The funny thing to me about the Bob Knight phenomenon is that both sides - his most rabid supporters and his most vitrolic critics - were always guilty of the exact same thing with Knight: Their constant attempts to impose their own personal thoughts or feelings or desires onto Knight, expecting him to attain them. I can recall Al McGuire, a big Knight supporter, telling Knight that he needed to change this or change that in terms of his personality. I’ve read numerous articles by Knight’s critics that read something like “If Knight would only do X, Y, and Z, then everyone would love him, blah blah blah”.
Not surprisingly, the few career epitaths that I’ve read so far have gone at things in this manner, with both Pat Forde and Gary Parrish opining that Knight’s decision to walk away was yet another hypocritical act in Knight’s (in their eyes) hypocritical career.
I find this line of thought to be rather fascinating. According to Forde and Parrish, it’s hypocritical to walk away from a job that you feel you can’t do anymore, rather than fake it just so you can keep up appearances? That’s some real sound logic right there, Vern. Actually, come to think of it, that might explain some of the columns that these two yahoos have written over the years.
How someone like Pat Forde, who’s a pretty observant and insightful guy most of the time, could miss the central point of this whole exercise is a bit surprising. Knight behaved the way that he did for a variety of reasons, and some of that behavior was shockingly wrongheaded. Gary Parrish even went far enough to give us some silly tearjerker of a story about how bad a man Knight could be…(I won’t ruin the surprise for you. Go ahead and read it. Bring Kleenex.) But anyway, yes. Knight made lots of mistakes. He had bad run-ins with some people. I’m certain that every person who’s commented on Knight has had bad run-ins with people during their career. I’m also certain that Knight’s GOOD run-ins with people, which we only hear about from certain sources, were just as numerous as his bad run-ins, if not moreso.
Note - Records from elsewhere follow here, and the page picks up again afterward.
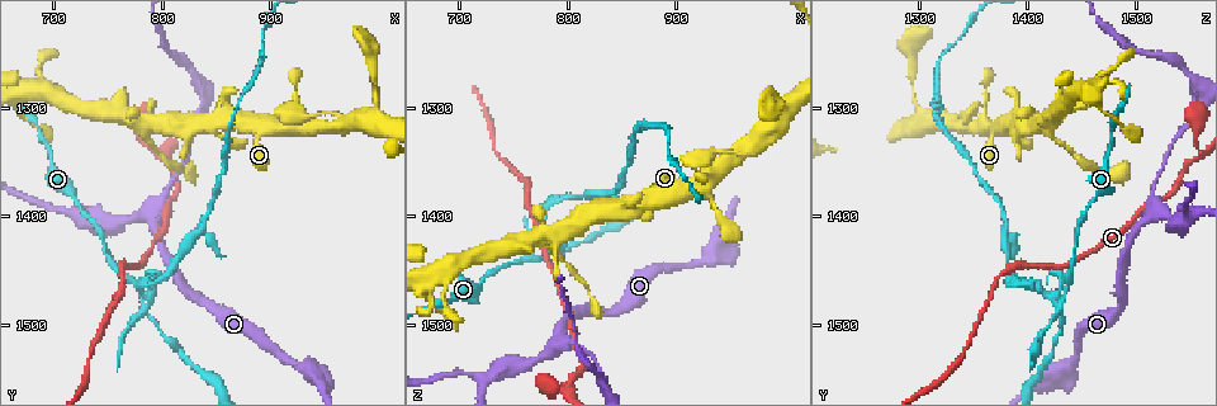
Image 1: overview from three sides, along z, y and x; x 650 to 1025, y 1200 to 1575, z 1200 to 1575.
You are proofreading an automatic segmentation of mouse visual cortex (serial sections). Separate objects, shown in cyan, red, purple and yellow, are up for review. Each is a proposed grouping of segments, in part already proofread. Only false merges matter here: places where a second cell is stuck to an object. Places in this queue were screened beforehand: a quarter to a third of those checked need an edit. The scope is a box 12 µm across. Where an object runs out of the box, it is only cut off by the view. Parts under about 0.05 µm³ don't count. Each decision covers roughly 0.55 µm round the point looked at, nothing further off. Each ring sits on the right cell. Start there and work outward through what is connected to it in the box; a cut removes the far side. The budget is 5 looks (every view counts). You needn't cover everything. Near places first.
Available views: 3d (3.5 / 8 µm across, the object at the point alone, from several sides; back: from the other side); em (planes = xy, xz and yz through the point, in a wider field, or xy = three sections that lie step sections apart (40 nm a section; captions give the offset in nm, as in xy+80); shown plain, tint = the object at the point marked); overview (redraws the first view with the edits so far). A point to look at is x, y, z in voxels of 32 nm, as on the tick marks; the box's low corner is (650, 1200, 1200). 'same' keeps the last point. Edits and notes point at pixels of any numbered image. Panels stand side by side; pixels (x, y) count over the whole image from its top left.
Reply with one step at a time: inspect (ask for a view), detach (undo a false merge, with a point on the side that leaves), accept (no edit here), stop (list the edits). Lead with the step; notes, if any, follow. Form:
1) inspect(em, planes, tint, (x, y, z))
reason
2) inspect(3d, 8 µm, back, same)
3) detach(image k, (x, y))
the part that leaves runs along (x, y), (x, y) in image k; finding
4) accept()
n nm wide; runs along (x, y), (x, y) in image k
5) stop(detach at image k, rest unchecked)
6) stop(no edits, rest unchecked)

inspect(3d, 3.5 µm, (860, 1300, 1390))
sharp bend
(By the way, for the exact opposite of the Parrish story, check out this Deadspin anecdote. This was a man that was far more complex than people give him credit for.)
So Knight had his reasons for behavior. The behaviour was neither all bad nor all good. But I sincerely doubt that Knight’s reasons for doing anything were rooted in a desire to have the media (or the public) perceive him in a certain manner. Forde and Parrish both spill a lot of ink trying to sound wistful about “what might have been”, and how Knight’s retirement should’ve been celebrated more, if only he hadn’t been such an asshole. But who’s dream is that? Does Knight even want to be celebrated in that way? Did he ever?
Why must people, particularly media people, continue using this bizarre philosophy that everybody wants the same thing?
I don’t think Knight wanted a victory lap. I don’t think he wanted a parade “from East Chicago to Vevay”, as Forde put it. At 67 years of age and 902 victories, I think he was just worn out. Sure, he’ll say he resigned to help ease the transition to his son as a head coach, but in reality, Knight was out of gas. It was obvious when he had to leave the Centenary game earlier this year that there was nothing left in the tank. Rather than go through the motions, he walked away. Many people can respect that…and if a few self-righteous pricks in the media can’t, then so what?